Journal For My Name is Asher Lev.

Chapter 3 Response

The third Chapter of “My Name is Asher Lev” seems to me to be one of those “everything happens” chapters. After practically having nothing happen in the previous chapter; in this one Stalin dies, Asher finds he’s going to move to Venice, and probably of the most importance to the story, Asher starts drawing again. In fact he ends up having an obsession with drawing a dead Stalin “in his coffin surrounded by flowers.” It seems to me to be a chapter that is meant to do several things one of which I have just attempted to explain.

The second purpose of the chapter, in my opinion, is to thrust art back into the foreground, after having it lingering in the background in the ending pages of chapter two. It may or may not be important, but it is interesting to note that Asher stops drawing very suddenly in the last sentence of chapter one; and begins drawing very suddenly in the very last sentence of this chapter. While part of this seems to be merely the author’s (Mr. Potok) style of liking to end chapters with abrupt shocking cliffhangers it surely also has a deeper meaning. It seems obviously symbolic. It seems to me, that Asher pretty much stops drawing in the first chapter because he sees the world as ugly, and nobody is accepting his view, his voice.

I do believe Asher begins drawing again for much the same reason, although subconsciously (He even draws Stalin Subconsciously!) There are differences of course. In chapter one the people around Asher (especially his mother) also think the world is ugly, they just don’t want to see it. In this new chapter, many, but not all the people around Asher do not view the world as ugly. Stalin is dead, and many of their problems are over. But Asher, like Yudel Krinsky sees that the problems are still great, and that the world is still ugly, even ugly for those who are in- charge, such as Stalin. He is overcome by this, and his feelings burst forward through his drawings. My thoughts on this are supported by Asher’s quote which he mummers shortly before he draws Stalin, one which he has not said in the book for many pages. “It is not a pretty world Mama.” To strengthen the comment further he says it completely out of context. This too would have made a good “end the chapter” line.

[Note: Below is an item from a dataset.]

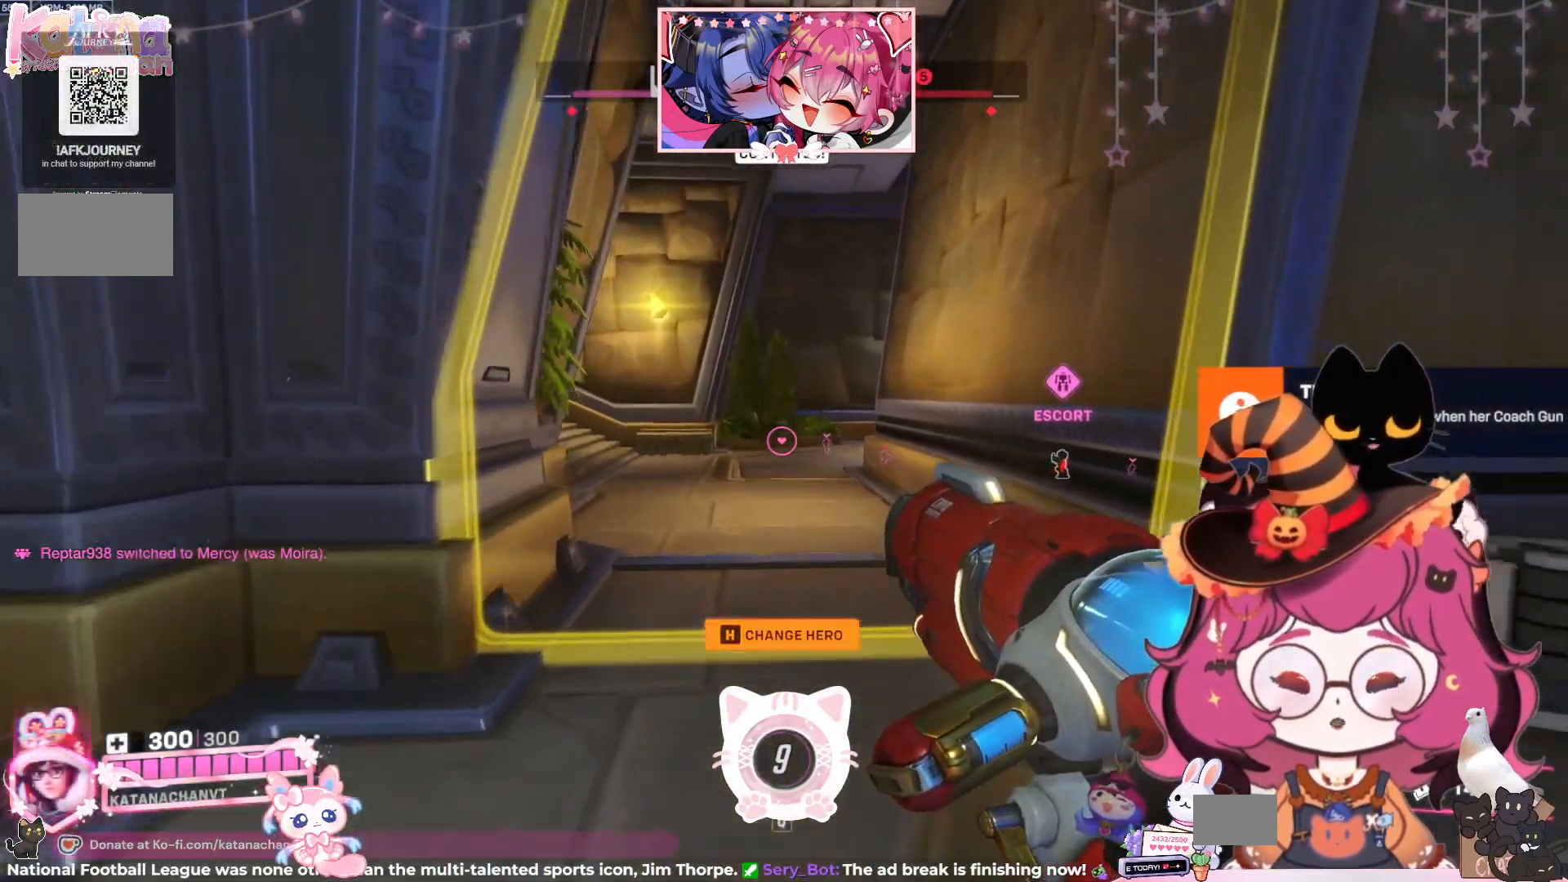
{"keys": ["w"], "mouse": [], "events": []}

One other, less symbolic use of this chapter seems to be to set up the rest of this book. We find that Asher is going to move to Vienna, we learn what is going on there, and the situation in the rest of Europe, which assuming that the “moving theme” continues, could drastically change Asher’s life. But the main “moving the story forward” idea is Asher’s art, and I have already noted that excessively.

One last thing which just keeps popping into my head is Asher’s view toward Stalin after his death. In Asher I see no rejoicing, no great relief that Stalin, the devil/Sitra Archa as they refer to him several times, is dead. Neither do I see hate toward Stalin, even bad feelings of almost all sorts are absent. In fact, it seems to me that Asher to a certain extent, connects with Stalin, almost pities him in his own way. I say this for several reasons. First off, Asher is mesmerized by the picture of Stalin in his coffin. He seems shocked that this man could die. He sees that although Stalin got his way all the time whilst alive, in the end, the world is “not a pretty place” even for him. In the end, even he gets the ugly world, he loses to life too, he dies. Asher seems to see Stalin as one who almost had his pretty world for himself, but lost even worse than most, because the ugly completely overcame him. Weather that is a decent explanation of my point I know not, and I might very well by completely wrong, but that is my view.

I am about out of things to say about this chapter, although this Journal seems a great deal better than the struggling chapter 2 journal which I was not pleased with. It left an ugly taste. Yuck. Anyhow, I shall stop rambling, and conclude with. “The world is not a pretty place Mama.”